- **Conjunto de tarefas**:
A) Reproduza o trecho da reportagem sobre Pacaraima que começa nas palavras "Questionado sobre as" e termina depois de "trabalho no Brasil.".
B) Quais cidades são mencionadas pelo nome na reportagem sobre Pacaraima?

- **Texto do documento**:
==*==

Questionado sobre as acusações de xenofobia contra os habitantes de sua cidade, Sánchez responde: “aqui não há xenofobia, apenas um povo cansado”.

– ‘Corremos para a montanha’ –

“Vieram com garrafas, com paus, gritando ‘Fora!’. Tivemos que correr para as montanhas com as crianças enquanto queimavam nossas coisas, a comida, a roupa, documentos, colchões”, relata a jovem venezuelana Nayelis García, de 17 anos, dentro de uma das barracas do posto de fronteira, protegido por militares brasileiros.

Com seu bebê de um ano nos braços e cercada por seu marido, tia, prima e irmã, Nayelis e os parentes esperam para obter novamente um protocolo de pedido de refúgio que lhes permita viver regularmente e procurar trabalho no Brasil.

A poucos metros, na beira da estrada que liga o Brasil à Venezuela, Eleiser Balza recorda a “avalanche” de pessoas com “paus e facões” que bateram em muita gente, até em crianças.

“Passamos duas noites na montanha sem comida ou água”, até escutarem que a situação tinha se acalmado.

Com os documentos na mão, Balza e sua mulher planejam viajar para Boa Vista, e de lá para Belo Horizonte, com a esperança de refazer a vida com a ajuda de um cunhado que já se estabeleceu na capital mineira.

– ‘Queremos viver em paz’ –

Mais próxima de Miami do que de Brasília (4.400 km), nas ruas de Pacaraima se escuta tanto espanhol quanto português, muitos automóveis têm placas dos dois países e a coca-cola que se bebe é “fabricada na Venezuela”.

==*==

- **Linhas de dados**:
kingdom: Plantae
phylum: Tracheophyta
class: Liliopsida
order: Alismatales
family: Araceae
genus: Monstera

==*==

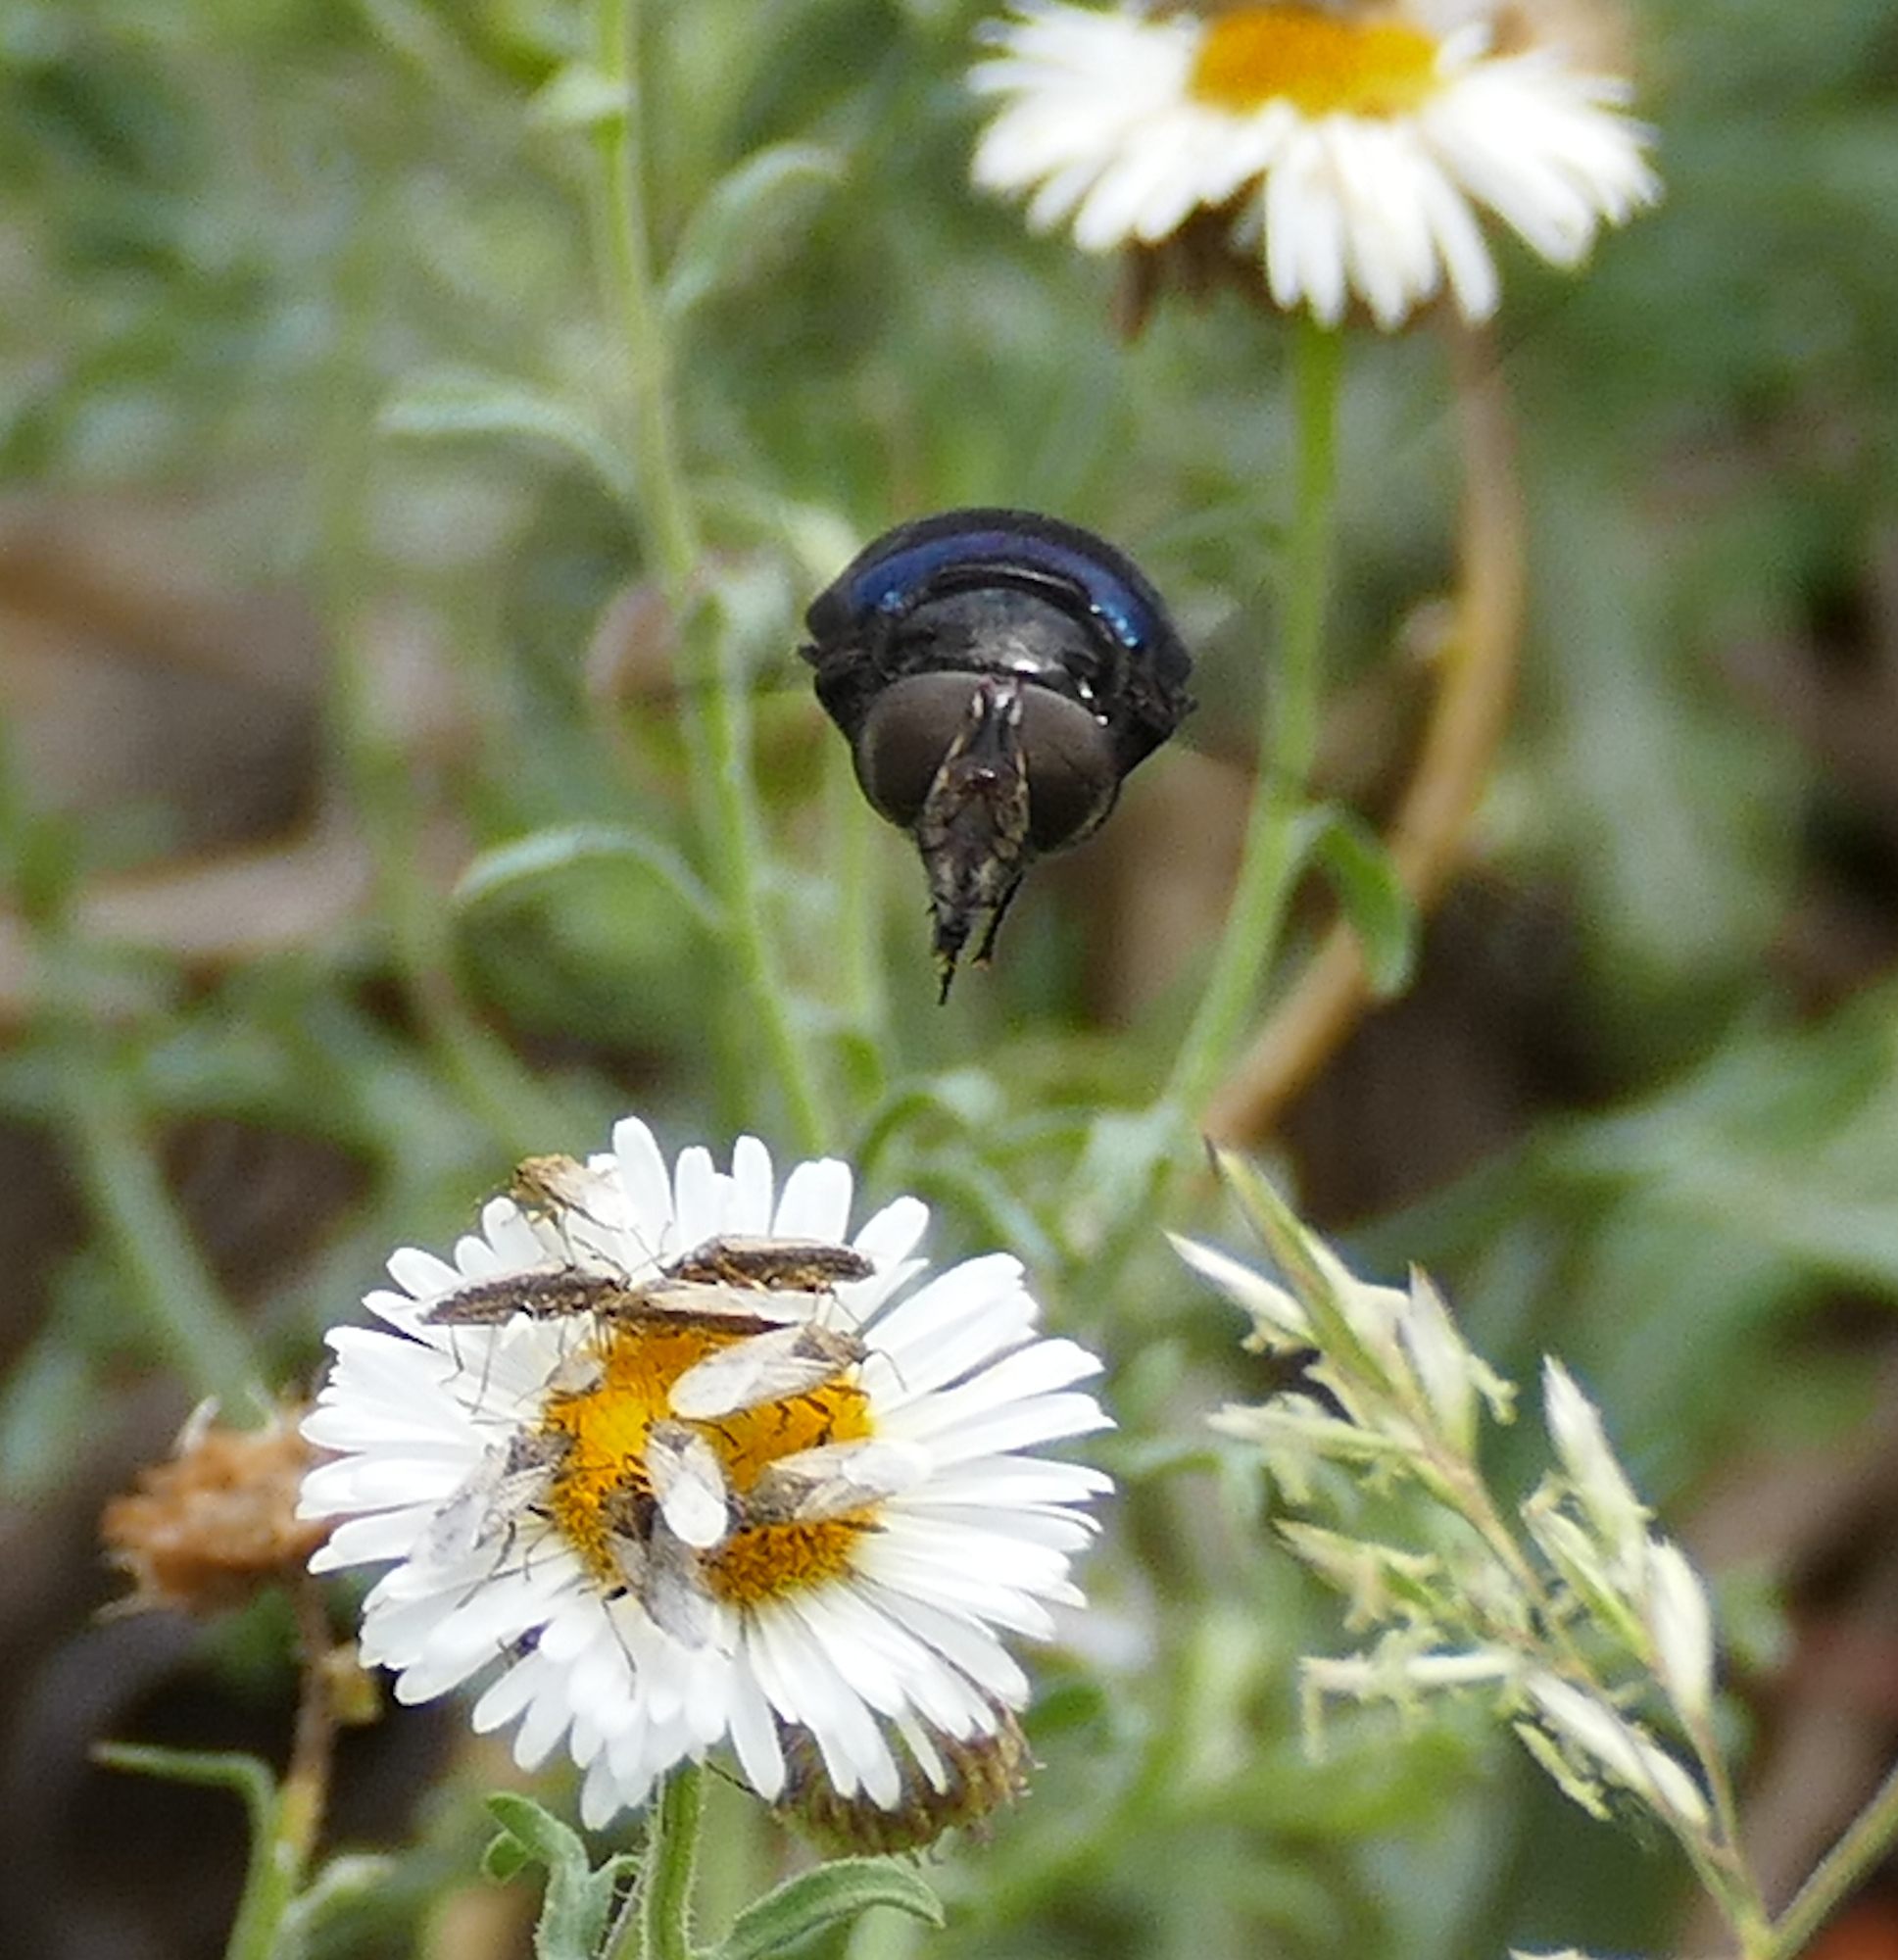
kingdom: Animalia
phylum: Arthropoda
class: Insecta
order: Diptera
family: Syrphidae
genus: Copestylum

==*==

- **Respostas finais**:
A)
Questionado sobre as acusações de xenofobia contra os habitantes de sua cidade, Sánchez responde: “aqui não há xenofobia, apenas um povo cansado”.

– ‘Corremos para a montanha’ –

“Vieram com garrafas, com paus, gritando ‘Fora!’. Tivemos que correr para as montanhas com as crianças enquanto queimavam nossas coisas, a comida, a roupa, documentos, colchões”, relata a jovem venezuelana Nayelis García, de 17 anos, dentro de uma das barracas do posto de fronteira, protegido por militares brasileiros.

Com seu bebê de um ano nos braços e cercada por seu marido, tia, prima e irmã, Nayelis e os parentes esperam para obter novamente um protocolo de pedido de refúgio que lhes permita viver regularmente e procurar trabalho no Brasil.

B) Boa Vista, Belo Horizonte, Miami, Brasília, Pacaraima